─── Texto proporcionado
¿Debe el sacerdote hablar de política? Sí, pero bajo ciertas condiciones. Este escrito del filósofo M. F. Sciaca lo va a ayudar a entenderlo.
Tomado de: "La Hora de Cristo" de Michele Federico Sciaca
La simple formulación del tema suscita ya sospecha y dudas, incluso fuertes, no sólo en el llamado –e irritable- laicismo, sino también en los mismos católicos, en los que me hallo comprendido. Esto hace que sea muy oportuna una aclaración en torno a una cuestión que, si siempre ha sido actual y viva, desde el momento en que Cristo fundó su Iglesia y ordenó a sus primeros ministros, hoy tiene una actualidad particular y desconocida en el pasado. Es necesario comenzar a precisar este último punto.
La Iglesia y los católicos siempre han debido defenderse de la herejía y de la intromisión del poder político en los asuntos específicamente eclesiásticos. Con mucha frecuencia la herejía ha sido causada por motivos políticos, el cisma siempre lo ha sido, ya que en el fondo ha significado autonomía del Estado incluso en materia religiosa y absorción de esta última en el mismo Estado (Protestantismo alemán, Iglesia anglicana, tentativa de Iglesia galicana, etc.), con objeto de arrojar de sus fronteras a la Iglesia católica.
──────
**Tarea**
Responde, por favor, estas preguntas sobre el texto acerca del sacerdote y la política:
(a) ¿De qué obra está tomado el escrito?
(b) ¿De qué dos cosas han debido defenderse siempre la Iglesia y los católicos?
(c) ¿Qué ejemplos se dan entre paréntesis de la absorción de la materia religiosa por el Estado?
El listado no tiene ningún papel aquí.
─── Listado
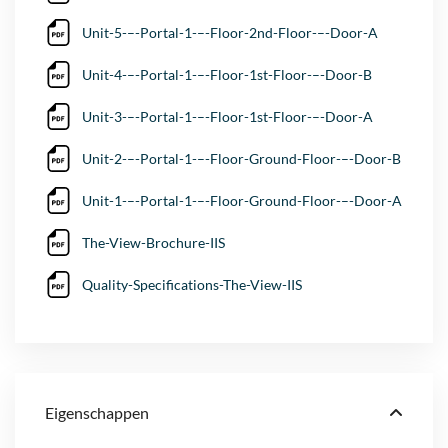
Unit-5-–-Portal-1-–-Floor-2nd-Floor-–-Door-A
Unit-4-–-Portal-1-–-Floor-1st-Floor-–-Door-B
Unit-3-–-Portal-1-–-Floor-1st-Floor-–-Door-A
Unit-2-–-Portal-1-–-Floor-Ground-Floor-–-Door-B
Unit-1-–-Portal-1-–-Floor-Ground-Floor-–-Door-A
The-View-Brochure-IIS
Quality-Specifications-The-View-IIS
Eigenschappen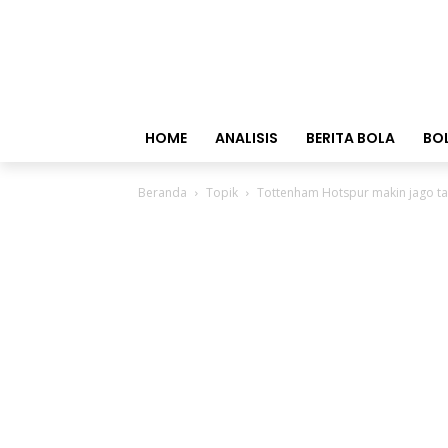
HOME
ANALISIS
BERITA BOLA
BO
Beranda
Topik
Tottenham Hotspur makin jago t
──────
─── Listado
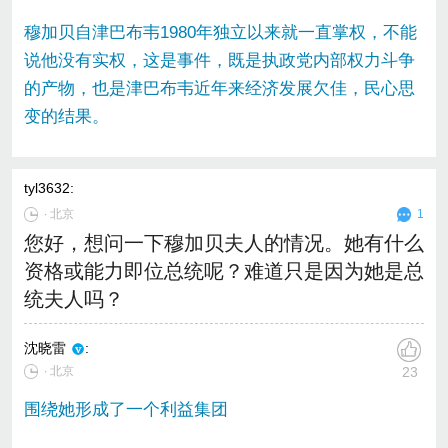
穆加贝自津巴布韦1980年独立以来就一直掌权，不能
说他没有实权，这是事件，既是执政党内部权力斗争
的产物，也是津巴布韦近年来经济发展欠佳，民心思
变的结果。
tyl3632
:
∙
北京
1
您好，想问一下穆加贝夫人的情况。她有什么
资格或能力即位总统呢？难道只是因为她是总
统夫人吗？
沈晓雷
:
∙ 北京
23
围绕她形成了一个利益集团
──────
**Solución**
(a) De "La Hora de Cristo", de Michele Federico Sciaca.
(b) De la herejía y de la intromisión del poder político en los asuntos específicamente eclesiásticos.
(c) El Protestantismo alemán, la Iglesia anglicana y la tentativa de Iglesia galicana.